Brief
Restate all of the entries exactly, dropping any pictures they hold.

Items from a data source
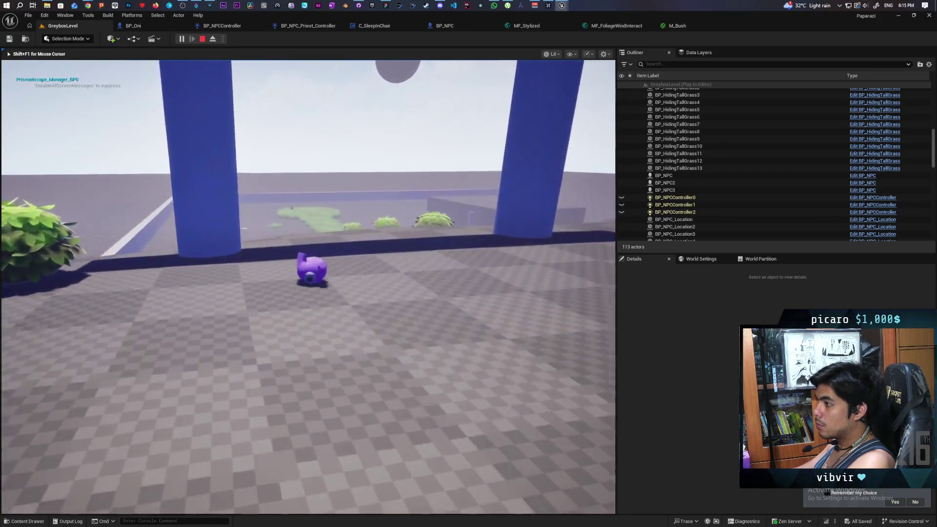
pyautogui.press('w')
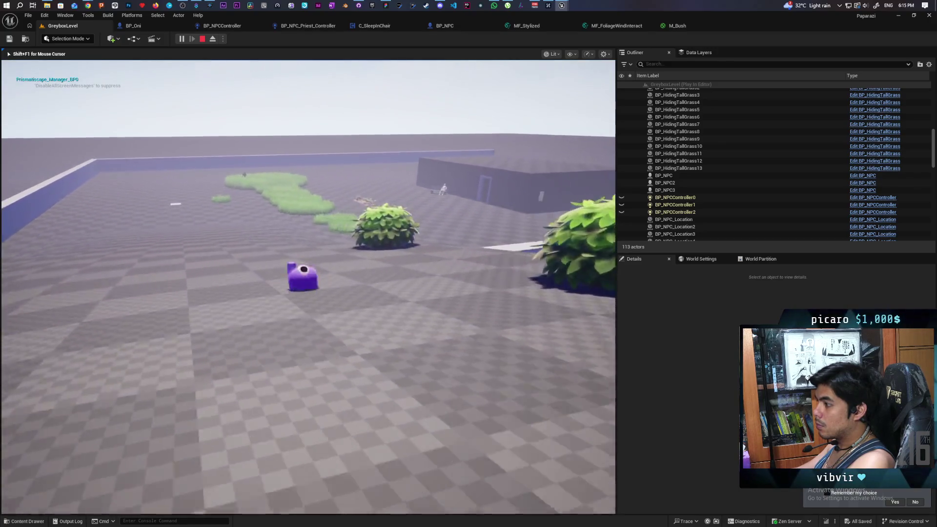
pyautogui.press('w')
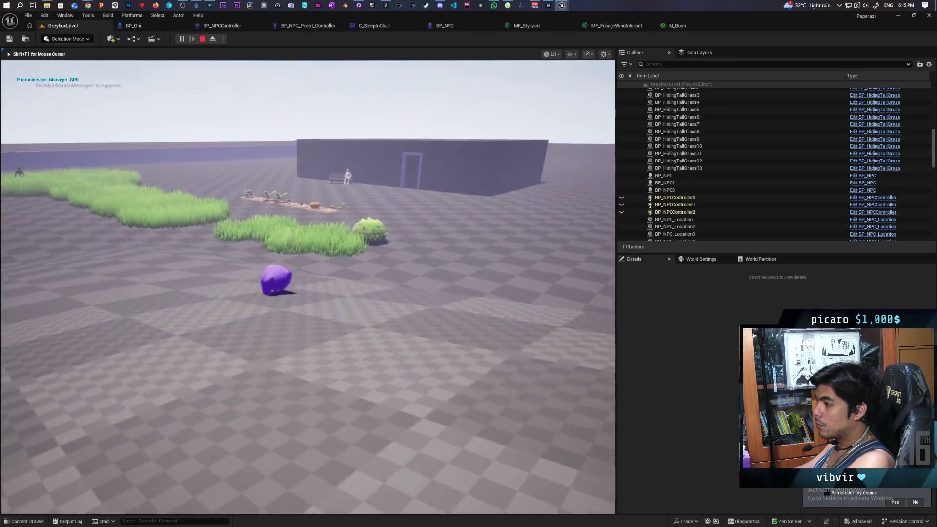
pyautogui.press('w')
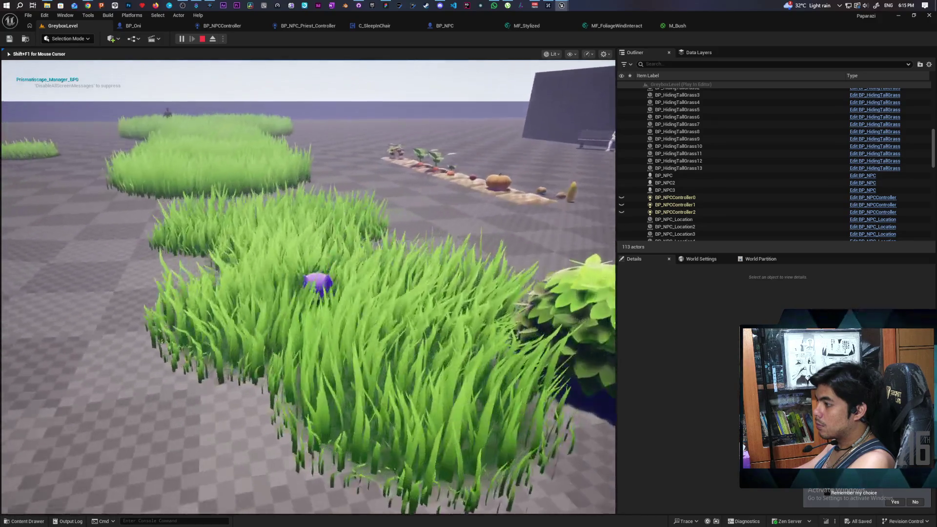
pyautogui.press('w')
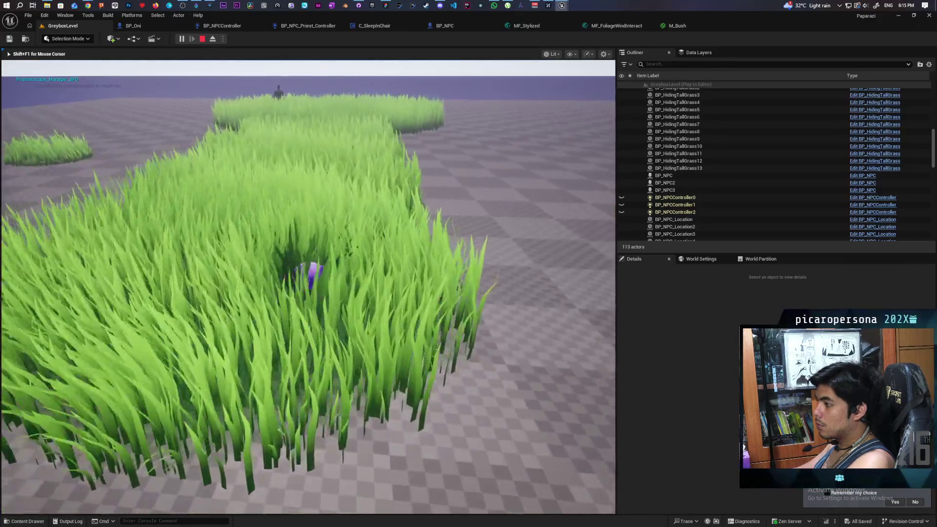
pyautogui.press('w')
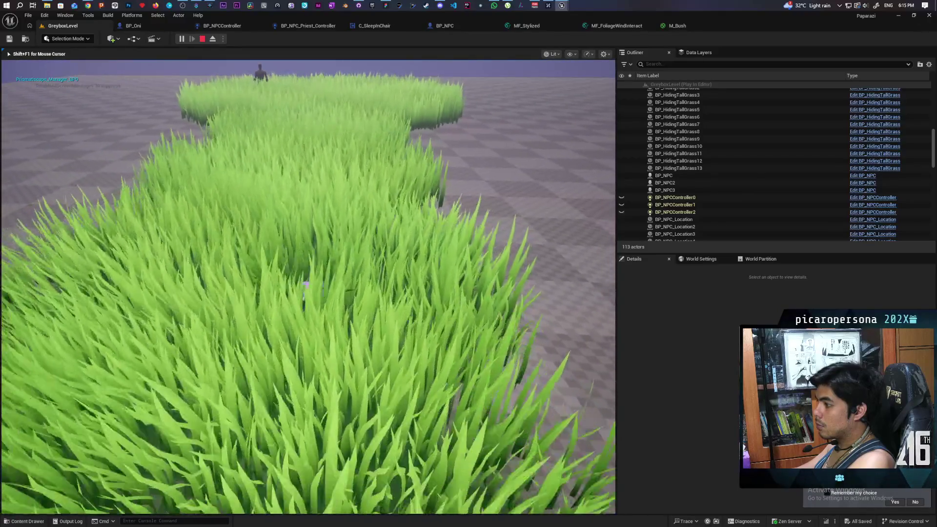
pyautogui.press('w')
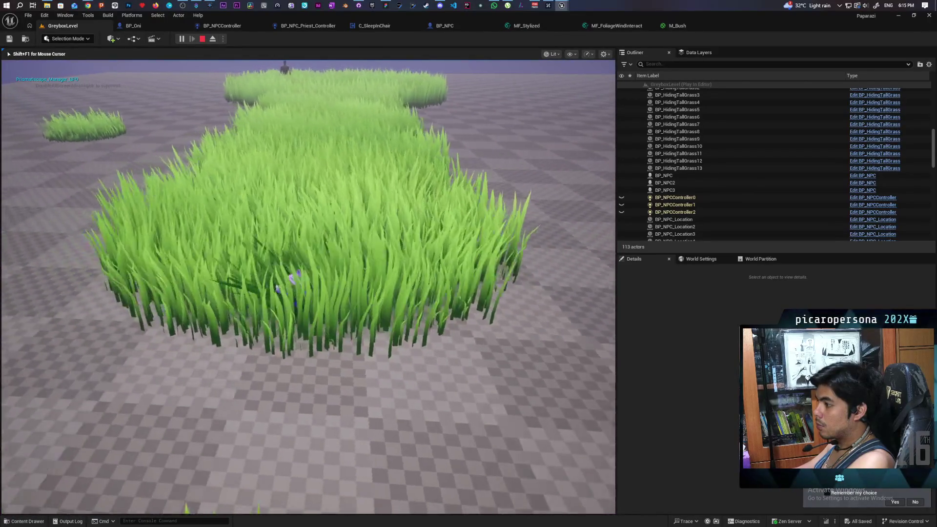
pyautogui.press('w')
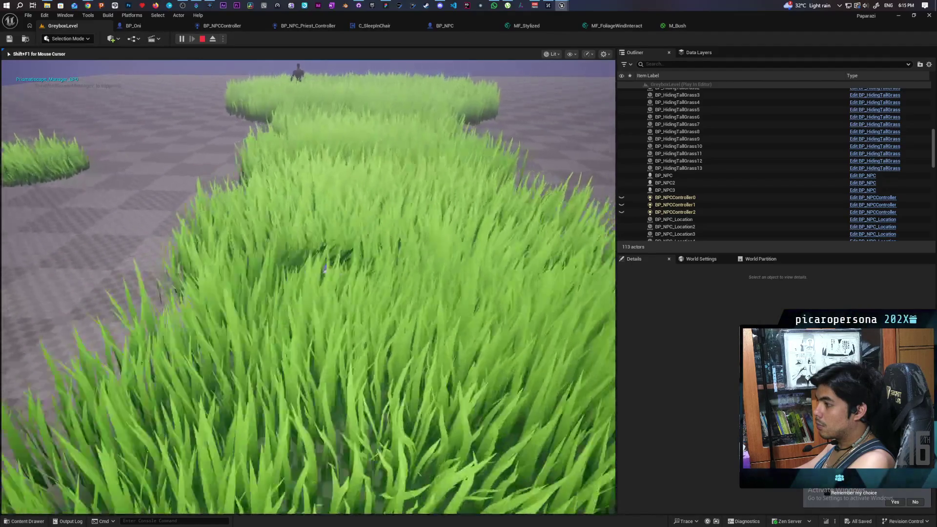
pyautogui.press('w')
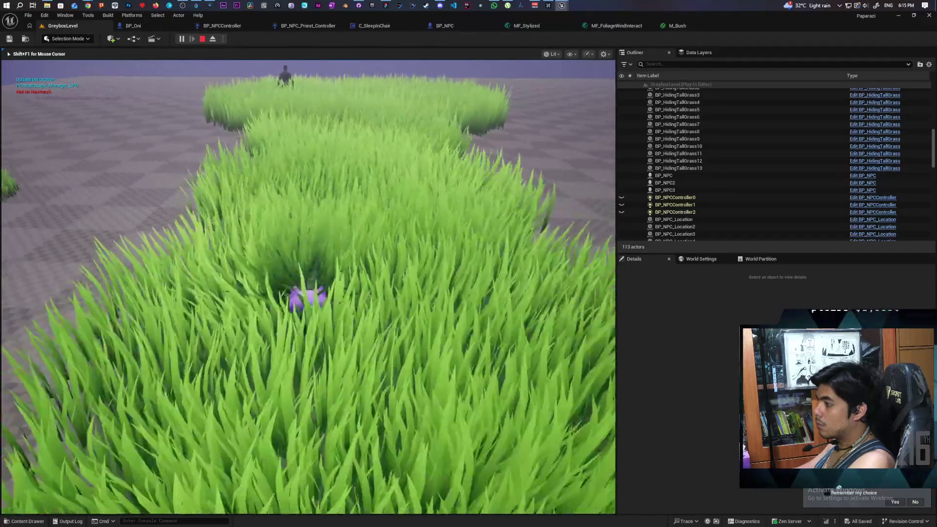
pyautogui.press('s')
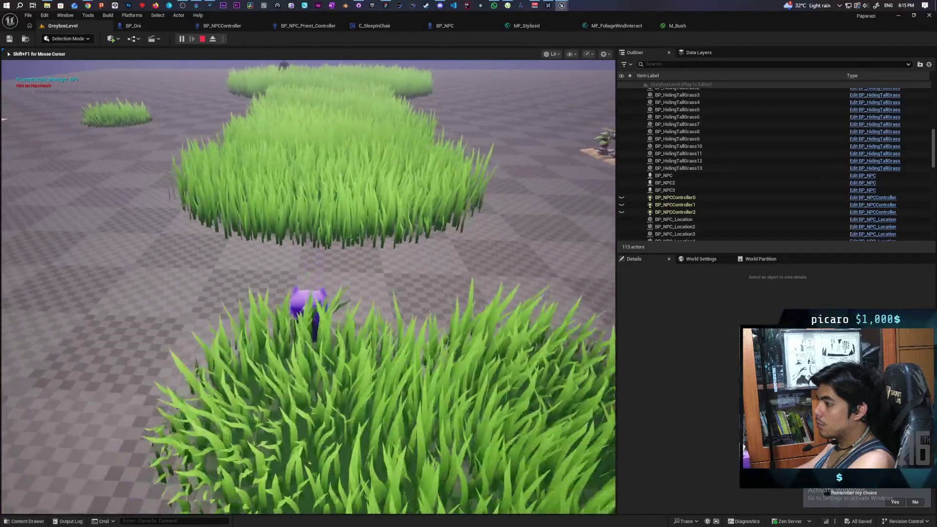
pyautogui.press('s')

Output
pyautogui.press('w')
pyautogui.press('w')
pyautogui.press('w')
pyautogui.press('w')
pyautogui.press('w')
pyautogui.press('w')
pyautogui.press('w')
pyautogui.press('w')
pyautogui.press('s')
pyautogui.press('s')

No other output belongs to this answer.